**JOB ITEM**. Using the entries below, output exactly the lines from the one containing "(or submitted it)" through the final line, both included, and no others.

Collected data

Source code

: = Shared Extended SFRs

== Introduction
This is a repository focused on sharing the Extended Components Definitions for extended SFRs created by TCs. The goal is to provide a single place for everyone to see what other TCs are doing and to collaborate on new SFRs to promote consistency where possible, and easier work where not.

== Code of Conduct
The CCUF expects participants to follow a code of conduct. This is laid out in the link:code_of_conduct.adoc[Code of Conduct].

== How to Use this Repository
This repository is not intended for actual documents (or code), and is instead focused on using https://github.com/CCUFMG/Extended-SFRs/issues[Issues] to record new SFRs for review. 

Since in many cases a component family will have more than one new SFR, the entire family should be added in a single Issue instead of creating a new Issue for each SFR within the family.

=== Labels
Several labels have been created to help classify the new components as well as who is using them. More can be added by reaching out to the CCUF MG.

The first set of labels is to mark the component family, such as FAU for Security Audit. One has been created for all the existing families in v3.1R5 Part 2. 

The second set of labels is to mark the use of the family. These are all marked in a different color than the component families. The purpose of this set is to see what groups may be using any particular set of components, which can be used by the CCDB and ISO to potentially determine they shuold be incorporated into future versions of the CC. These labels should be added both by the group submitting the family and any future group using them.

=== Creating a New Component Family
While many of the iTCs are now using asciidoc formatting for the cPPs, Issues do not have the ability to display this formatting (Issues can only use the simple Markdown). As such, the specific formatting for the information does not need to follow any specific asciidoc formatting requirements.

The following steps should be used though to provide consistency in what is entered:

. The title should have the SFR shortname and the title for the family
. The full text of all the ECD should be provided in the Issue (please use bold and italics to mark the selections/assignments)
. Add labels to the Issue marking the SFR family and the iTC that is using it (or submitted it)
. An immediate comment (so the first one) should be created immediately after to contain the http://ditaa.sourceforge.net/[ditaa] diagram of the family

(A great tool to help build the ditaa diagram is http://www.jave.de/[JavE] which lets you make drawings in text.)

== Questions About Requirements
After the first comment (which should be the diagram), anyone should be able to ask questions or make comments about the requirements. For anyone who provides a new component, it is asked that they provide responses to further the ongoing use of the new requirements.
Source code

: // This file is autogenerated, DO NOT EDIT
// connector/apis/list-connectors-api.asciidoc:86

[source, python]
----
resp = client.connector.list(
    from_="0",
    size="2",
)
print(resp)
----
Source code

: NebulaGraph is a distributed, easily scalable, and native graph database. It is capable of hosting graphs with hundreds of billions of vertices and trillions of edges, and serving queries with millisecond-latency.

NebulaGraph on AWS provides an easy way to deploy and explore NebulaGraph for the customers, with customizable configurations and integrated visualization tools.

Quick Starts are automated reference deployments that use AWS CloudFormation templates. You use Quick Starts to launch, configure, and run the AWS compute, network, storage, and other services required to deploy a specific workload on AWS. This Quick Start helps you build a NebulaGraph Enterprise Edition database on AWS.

**EXERCISE SOLUTION**.
. Add labels to the Issue marking the SFR family and the iTC that is using it (or submitted it)
. An immediate comment (so the first one) should be created immediately after to contain the http://ditaa.sourceforge.net/[ditaa] diagram of the family

(A great tool to help build the ditaa diagram is http://www.jave.de/[JavE] which lets you make drawings in text.)

== Questions About Requirements
After the first comment (which should be the diagram), anyone should be able to ask questions or make comments about the requirements. For anyone who provides a new component, it is asked that they provide responses to further the ongoing use of the new requirements.
Source code

: // This file is autogenerated, DO NOT EDIT
// connector/apis/list-connectors-api.asciidoc:86

[source, python]
----
resp = client.connector.list(
    from_="0",
    size="2",
)
print(resp)
----
Source code

: NebulaGraph is a distributed, easily scalable, and native graph database. It is capable of hosting graphs with hundreds of billions of vertices and trillions of edges, and serving queries with millisecond-latency.

NebulaGraph on AWS provides an easy way to deploy and explore NebulaGraph for the customers, with customizable configurations and integrated visualization tools.

Quick Starts are automated reference deployments that use AWS CloudFormation templates. You use Quick Starts to launch, configure, and run the AWS compute, network, storage, and other services required to deploy a specific workload on AWS. This Quick Start helps you build a NebulaGraph Enterprise Edition database on AWS.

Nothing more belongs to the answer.